Job 38: Job and the Matrix

This essay is #46 of an ongoing series on the book of Job. Click here to start at the beginning.

Of Architects and Oracles

I must ask you to humor me on this one. To see the third installment of the Matrix and to revisit the beginnings of Job 38 has had my mind spinning all day.

Imagine lives of humans in the matrix. They experience a world far different from the world in which they live. The two could not be more different. While they search for meaning in a simulated world, their real life provides power for a cadre of machines creating and maintaining the simulation.

But the designers, an architect and an oracle, of this programmed world do not have the wisdom to create a world that works. They began with utopia and the system crashed. They introduced pain and the survival rate was better, but unexpected anomalies appeared and the system crashed again. Do not think that the Neo of Matrix Reloaded is necessarily the Neo of the original Matrix. The failure rate is evidence that the creators continually meet one more fact or interaction they had not considered before.

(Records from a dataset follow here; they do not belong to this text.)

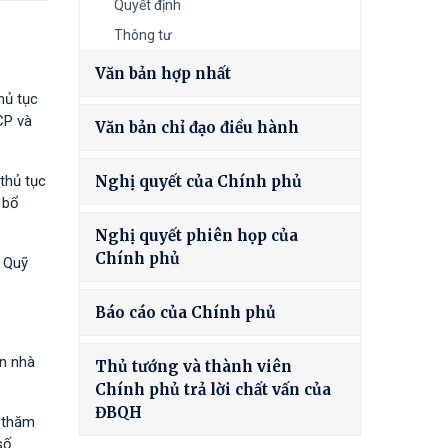
Quyết định
Thông tư
Văn bản hợp nhất
hủ tục
CP và
Văn bản chỉ đạo điều hành
thủ tục
Nghị quyết của Chính phủ
 bổ
Nghị quyết phiên họp của
Chính phủ
à Quỹ
Báo cáo của Chính phủ
ốn nhà
Thủ tướng và thành viên
Chính phủ trả lời chất vấn của
ĐBQH
h thăm
số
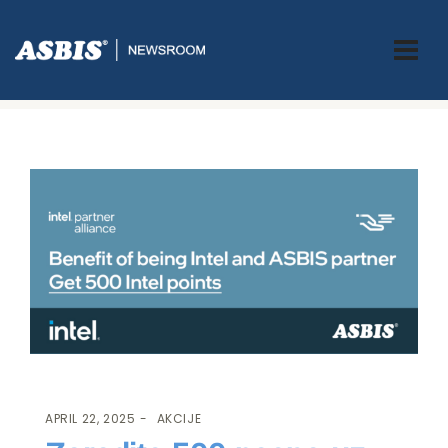
ASBIS.BA
>
AKCIJE
> ZARADITE 500 POENA UZ INTEL I ASBIS
PARTNERSTVO
APRIL 22, 2025
AKCIJE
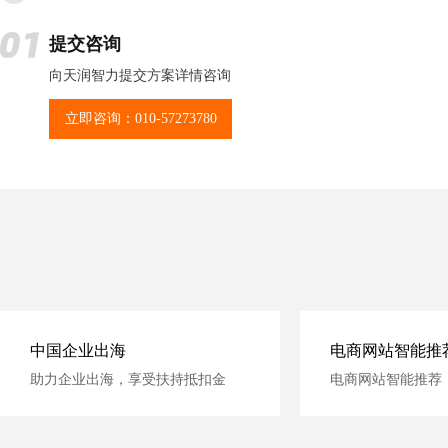
提交咨询
向天润智力提交方案详情咨询
立即咨询：010-57273780
中国企业出海
电商网站智能推
助力企业出海，享受扶持抵扣金
电商网站智能推荐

"Who is this that darkens counsel with words without knowledge?" You may not know this, but science is discovering how unusual the universe is. There are many workings and properties in a just so delicate balance. Change any, even slightly, and life cannot exist. Gerald L. Schroeder puts it this way:

What does it take to make a loaf of bread? When I ask this question in my classes, the list usually begins with flour, water, yeast, sugar. With some professorial prompting soil, sunlight (an extraterrestrial input), a stove (engineering), and recipe (intellect) are added. We're getting more complex. Still more prompting elicits a desire for bread (choice), a nurturing climate, and finally in a cosmic sense, a nurturing universe. To make a loaf of bread you need a very special universe. Our universe has been special since its inception. [Schroeder, Gerald L. The Science of God, the Convergence of Scientific and Biblical Wisdom (New York, Broadway Books, 1997) 177]

The Jews have a prayer, "Blessed are you Lord our God, King of the Universe, who brings forth bread from the earth." Slight imbalances across dozens of variables would ruin all possibility for life to be, and scientific research adds more to the list all the time.

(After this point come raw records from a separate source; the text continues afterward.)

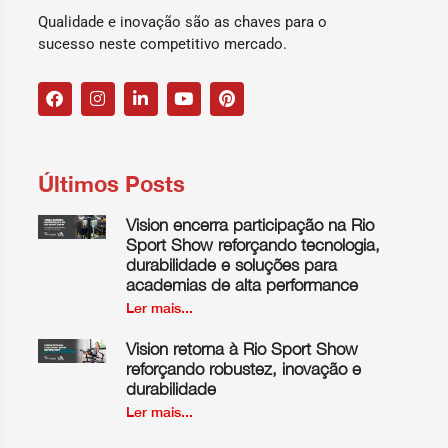
Qualidade e inovação são as chaves para o
sucesso neste competitivo mercado.
Últimos Posts
Vision encerra participação na Rio
Sport Show reforçando tecnologia,
durabilidade e soluções para
academias de alta performance
Ler mais...
Vision retorna à Rio Sport Show
reforçando robustez, inovação e
durabilidade
Ler mais...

Who set its measurements—if you know—or who stretched a measuring line across it? (Job 38:5)

Do you know the laws of the heavens, or can you set up their rule over the earth? (Job 38:33)

Today we know more about these measurements than ever before. But we have not the power to alter a single law or constant that governs the universe. In this, the world of the matrix is quite fictitious. Neo might be able to fly, but we fall. We happen to fall at a rate fine tuned for life as a whole, but at a rate that can hurt or kill if we fall from too high a place.

The Matrix, fictional although it is, represents an achievement beyond the reach of mankind: A simulated world fed into the brains of its citizens, reading and sensing their responses and feeding these into the programmed lives of all other inhabitants in their chambers. But it fails and fails again for lack of wisdom.

The questioning of Job by the Lord leads Job and us to admit our complete ignorance about what makes a universe that is able to have men and women made in the image of God--a universe where there is bread from the earth.